In the forum thread, what does Steven Schveighoffer say the declaration "const(int)&[] a;" means?

(Page):

# # # #

Hmm - about manifest/enum

[Steven Schveighoffer]

"Janice Caron" wrote
> On 1/2/08, Steven Schveighoffer wrote:
>> "Walter Bright" wrote
>> > Bill Baxter wrote:
>> >> What was the fundamental problem with creating some syntax that would 
>> >> let
>> >> you peel the reference part off a class reference?
>> >
>> > const(C)&[] a;
>> >
>> > is a sortable array of constant C's. But what is:
>> >
>> > const(int)&[] a;
>>
>> A sortable array of int references.
>
> Now observe. Bill's idea of what & should mean is /different/ from
> Stephen's idea of what & should mean. Here, Walter responds to Bill's
> interpretation of what & should mean, and is immediately lambasted by
> Stephen who interprets it differently.

Bill's idea in this statement above was congruent with my idea.  In Bill's 
statement above, he states that there should be some syntax that allows you 
to peel the reference part off a class reference, which is encompassed by my 
idea as well.  Bill's response to Walter's statement in a different thread 
is not in congruence with mine, but as this is a new syntax, we are both 
allowed to interpret what we think it should be.  There is no previous 
definition here, Bill and I are not on a side together arguing the same 
thing.

>
> This puts poor Walter in a hopeless position. I really have sympathy for 
> him.

Walter is a big boy.  I'm sure he can figure out how to sort through all the 
subtle differences in feature requests made on this forum.

# # # #

Data records
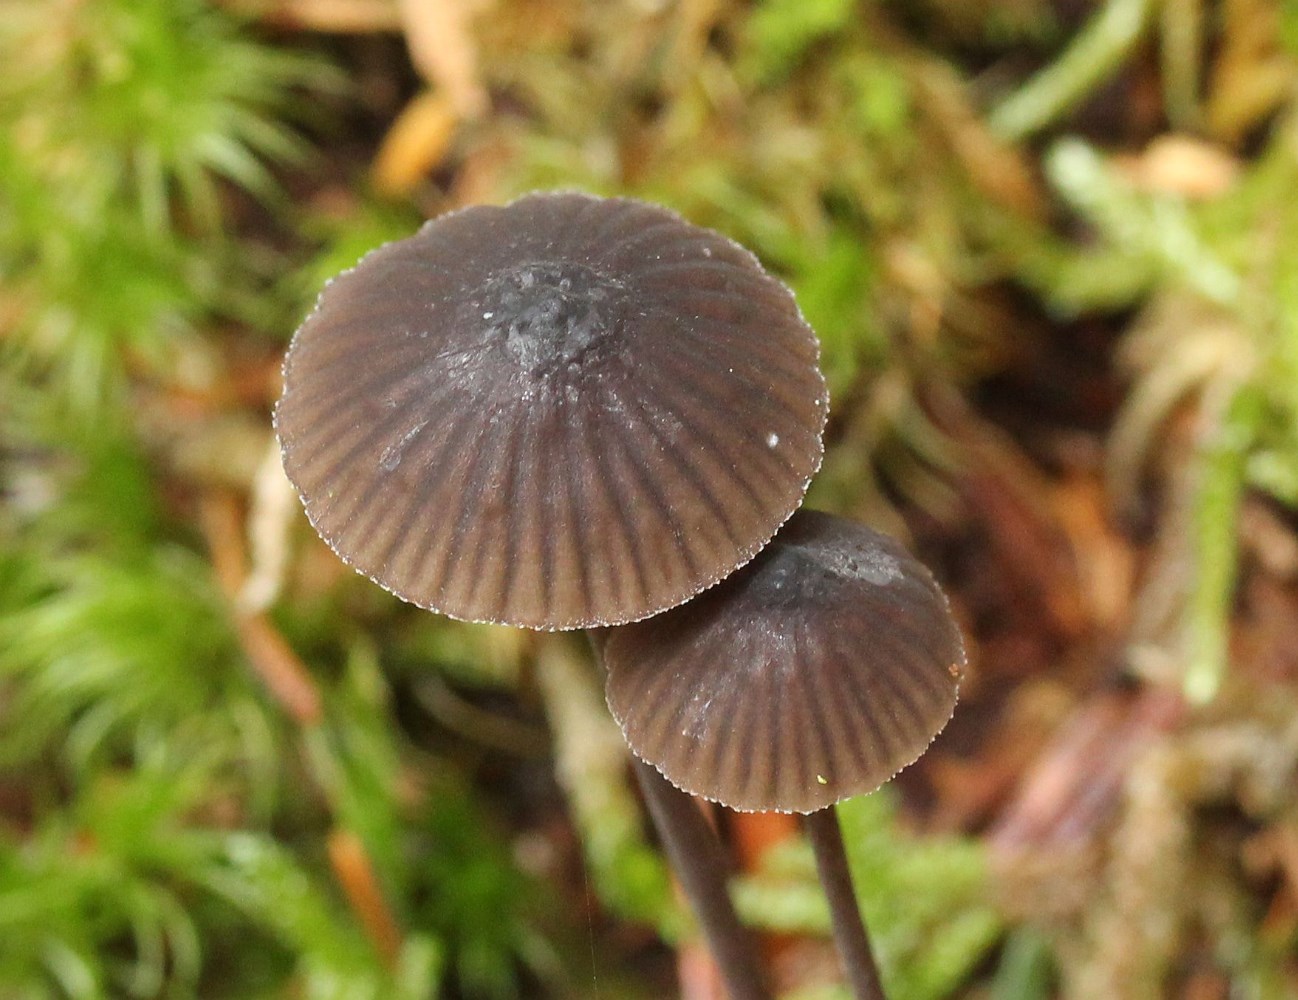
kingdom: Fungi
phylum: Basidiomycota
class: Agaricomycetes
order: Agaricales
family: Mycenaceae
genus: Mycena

# # # #

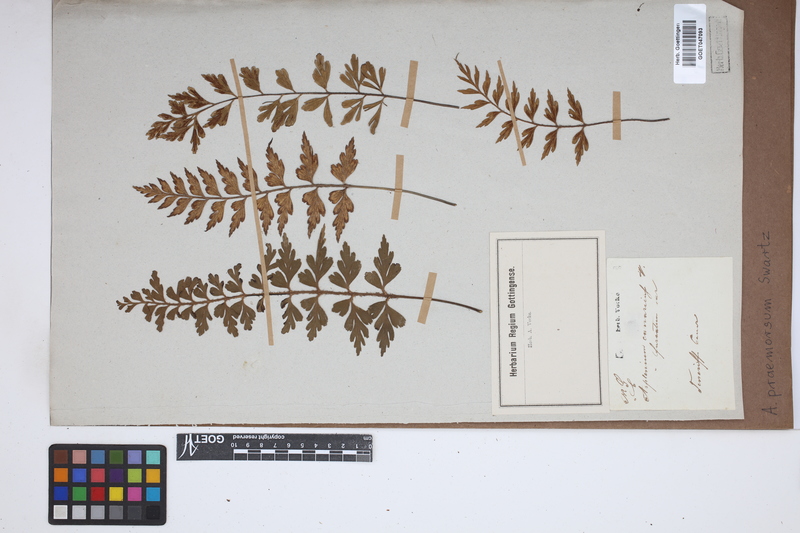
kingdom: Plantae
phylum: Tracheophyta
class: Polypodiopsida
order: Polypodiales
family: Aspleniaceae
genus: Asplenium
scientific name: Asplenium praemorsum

# # # #

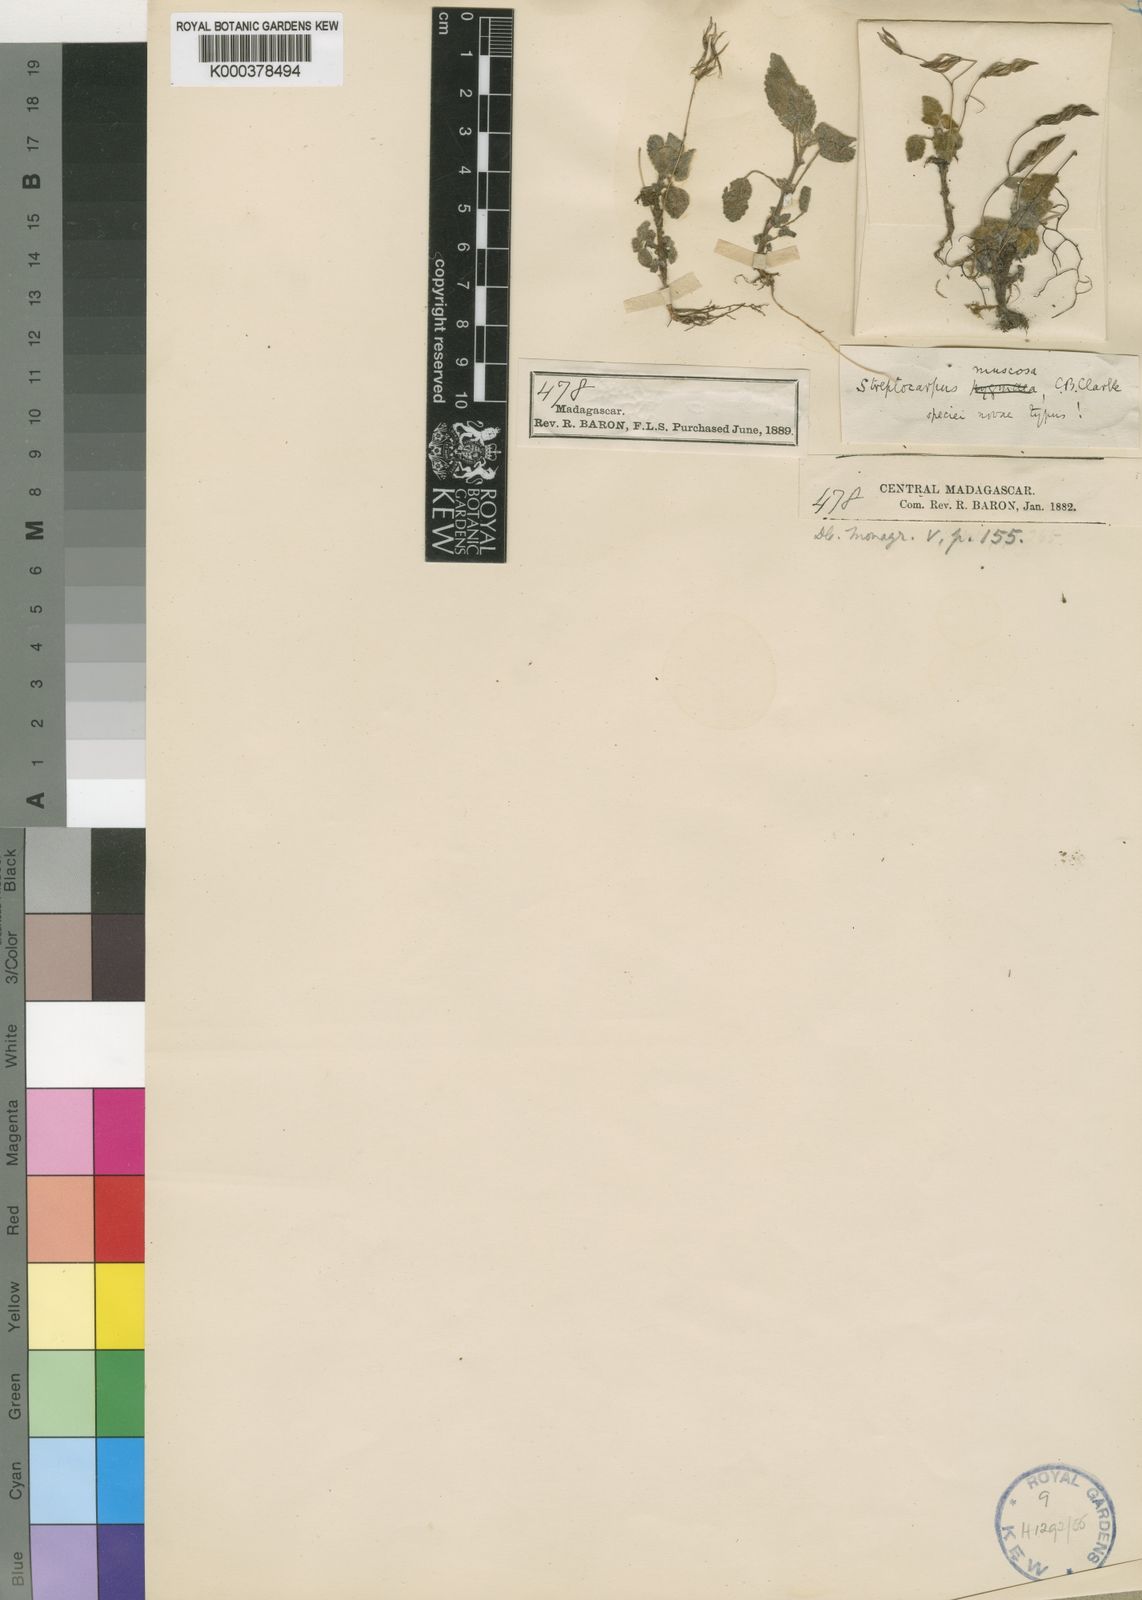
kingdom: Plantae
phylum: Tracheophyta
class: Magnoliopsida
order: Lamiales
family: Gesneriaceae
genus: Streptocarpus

# # # #

(Written solution): A sortable array of int references.